"You told your mother when I came, when you were sitting by the fire reading, that the flutter of my skirts disturbed you."

"No, Kitty, I'm sure you never disturbed me, or at least not for a long time. I wish my mother would not repeat conversations, it is most unfair."

"Mind you, you promised not to repeat what I have told you. If you do, you will get me into an awful scrape."

"I promise."

The conversation came to a pause. Presently Kitty said, "But you seem to have got over your dislike to girls. I saw you talking a long while with Miss Orme the other day; and at the Meet you seemed to admire her. She was the prettiest girl we had here."

"No, indeed she wasn't!"

"Who was, then?"

"You were."

Kitty looked up; and there was so much astonishment in her face that John in a sudden access of fear said, "We had better make haste, the storm is coming on; we shall get wet through."

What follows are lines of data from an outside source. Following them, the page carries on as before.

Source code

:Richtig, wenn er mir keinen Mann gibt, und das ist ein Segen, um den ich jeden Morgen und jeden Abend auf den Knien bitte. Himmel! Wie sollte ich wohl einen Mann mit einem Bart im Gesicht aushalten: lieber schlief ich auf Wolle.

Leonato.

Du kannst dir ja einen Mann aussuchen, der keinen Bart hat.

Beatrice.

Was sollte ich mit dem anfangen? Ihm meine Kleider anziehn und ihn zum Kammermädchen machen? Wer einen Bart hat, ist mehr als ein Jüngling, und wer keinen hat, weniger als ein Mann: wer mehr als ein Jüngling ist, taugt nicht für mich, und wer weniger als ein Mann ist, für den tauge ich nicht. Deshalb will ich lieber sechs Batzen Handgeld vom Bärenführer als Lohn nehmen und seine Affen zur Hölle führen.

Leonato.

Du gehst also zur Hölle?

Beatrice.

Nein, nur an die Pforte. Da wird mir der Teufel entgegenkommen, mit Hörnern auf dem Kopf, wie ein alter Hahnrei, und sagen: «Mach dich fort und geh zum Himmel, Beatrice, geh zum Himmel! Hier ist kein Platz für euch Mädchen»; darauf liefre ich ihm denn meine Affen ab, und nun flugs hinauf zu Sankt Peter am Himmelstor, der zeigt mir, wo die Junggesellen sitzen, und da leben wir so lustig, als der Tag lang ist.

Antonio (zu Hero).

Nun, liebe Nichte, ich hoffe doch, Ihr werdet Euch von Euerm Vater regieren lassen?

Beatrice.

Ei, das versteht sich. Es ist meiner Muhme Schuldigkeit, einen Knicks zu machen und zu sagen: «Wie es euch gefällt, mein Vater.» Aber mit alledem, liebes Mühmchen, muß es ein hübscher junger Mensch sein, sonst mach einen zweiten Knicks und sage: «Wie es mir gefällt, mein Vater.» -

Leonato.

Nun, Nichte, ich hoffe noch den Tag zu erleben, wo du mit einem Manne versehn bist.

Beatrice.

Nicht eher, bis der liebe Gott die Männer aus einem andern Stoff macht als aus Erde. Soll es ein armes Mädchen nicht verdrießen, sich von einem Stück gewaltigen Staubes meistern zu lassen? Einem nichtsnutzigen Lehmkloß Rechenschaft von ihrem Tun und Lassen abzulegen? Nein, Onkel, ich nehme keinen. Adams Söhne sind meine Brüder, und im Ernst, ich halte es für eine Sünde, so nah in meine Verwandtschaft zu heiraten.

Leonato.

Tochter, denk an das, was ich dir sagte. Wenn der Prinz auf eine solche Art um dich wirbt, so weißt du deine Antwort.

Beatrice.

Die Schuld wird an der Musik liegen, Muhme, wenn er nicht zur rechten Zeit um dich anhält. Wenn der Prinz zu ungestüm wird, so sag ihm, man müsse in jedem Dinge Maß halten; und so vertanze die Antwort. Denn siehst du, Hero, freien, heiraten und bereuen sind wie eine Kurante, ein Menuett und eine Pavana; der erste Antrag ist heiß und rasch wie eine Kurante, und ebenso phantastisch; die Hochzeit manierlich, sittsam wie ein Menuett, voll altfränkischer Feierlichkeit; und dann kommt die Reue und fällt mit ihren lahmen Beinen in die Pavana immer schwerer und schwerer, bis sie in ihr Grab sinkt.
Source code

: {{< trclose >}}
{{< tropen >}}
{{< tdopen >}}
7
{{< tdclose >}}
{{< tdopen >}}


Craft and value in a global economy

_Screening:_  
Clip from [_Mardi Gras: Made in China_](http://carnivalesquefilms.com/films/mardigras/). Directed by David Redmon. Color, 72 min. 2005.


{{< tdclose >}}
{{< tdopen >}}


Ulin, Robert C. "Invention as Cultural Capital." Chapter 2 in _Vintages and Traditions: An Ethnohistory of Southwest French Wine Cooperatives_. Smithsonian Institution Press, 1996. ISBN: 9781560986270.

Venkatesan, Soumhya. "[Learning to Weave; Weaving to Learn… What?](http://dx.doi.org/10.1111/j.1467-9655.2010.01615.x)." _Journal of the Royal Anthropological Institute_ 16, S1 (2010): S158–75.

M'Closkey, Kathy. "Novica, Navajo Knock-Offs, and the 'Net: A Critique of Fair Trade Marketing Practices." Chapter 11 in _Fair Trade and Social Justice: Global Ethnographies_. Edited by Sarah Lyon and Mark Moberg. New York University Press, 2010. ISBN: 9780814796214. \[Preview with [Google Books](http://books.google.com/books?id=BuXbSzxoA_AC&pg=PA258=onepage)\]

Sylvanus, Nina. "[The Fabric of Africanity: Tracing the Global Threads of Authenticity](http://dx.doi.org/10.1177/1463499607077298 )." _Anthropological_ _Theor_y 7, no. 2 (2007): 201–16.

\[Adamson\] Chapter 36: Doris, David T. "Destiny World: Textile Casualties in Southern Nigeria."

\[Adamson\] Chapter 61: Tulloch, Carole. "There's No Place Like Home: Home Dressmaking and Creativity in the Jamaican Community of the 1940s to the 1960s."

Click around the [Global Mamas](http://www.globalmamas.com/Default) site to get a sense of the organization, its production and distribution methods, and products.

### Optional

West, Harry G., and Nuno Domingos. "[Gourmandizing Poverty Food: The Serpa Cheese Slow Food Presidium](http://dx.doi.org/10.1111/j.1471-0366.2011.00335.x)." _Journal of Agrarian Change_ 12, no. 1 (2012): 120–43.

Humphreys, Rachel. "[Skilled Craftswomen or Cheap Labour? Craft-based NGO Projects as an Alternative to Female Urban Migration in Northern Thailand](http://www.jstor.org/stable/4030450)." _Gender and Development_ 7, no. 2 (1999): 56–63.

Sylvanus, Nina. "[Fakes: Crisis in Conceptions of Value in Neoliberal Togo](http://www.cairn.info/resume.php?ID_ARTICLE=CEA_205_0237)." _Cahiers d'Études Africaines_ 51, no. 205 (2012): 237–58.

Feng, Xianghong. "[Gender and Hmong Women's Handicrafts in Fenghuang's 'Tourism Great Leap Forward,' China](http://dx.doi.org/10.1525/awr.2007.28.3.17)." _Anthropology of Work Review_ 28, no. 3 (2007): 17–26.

They ran towards the house. John reproached himself bitterly, but he made no further attempt to screw his courage up to the point of proposing. His disappointment was followed by doubts. Was his powerlessness a sign from God that he was abandoning his true vocation for a false one? and a little shaken, he attempted to interest himself in the re-building of his house; but the project had grown impossible to him, and he felt he could not embrace it again, with any of the old enthusiasm at least, until he had been refused by Kitty. There were moments when he almost yearned to hear her say that she could never love him. But in his love and religious suffering the thought of bringing a soul home to the true fold remained a fixed light; he often looked to it with happy eyes, and then if he were alone he fell on his knees and prayed. Prayer like an opiate calmed his querulous spirit, and having told his beads—the great beads which hung on his prie-dieu—he would go down stairs with peace in his heart, and finding Kitty, he would ask her to walk with him in the garden, or they would stroll out on the tennis lawn, racquet in hand.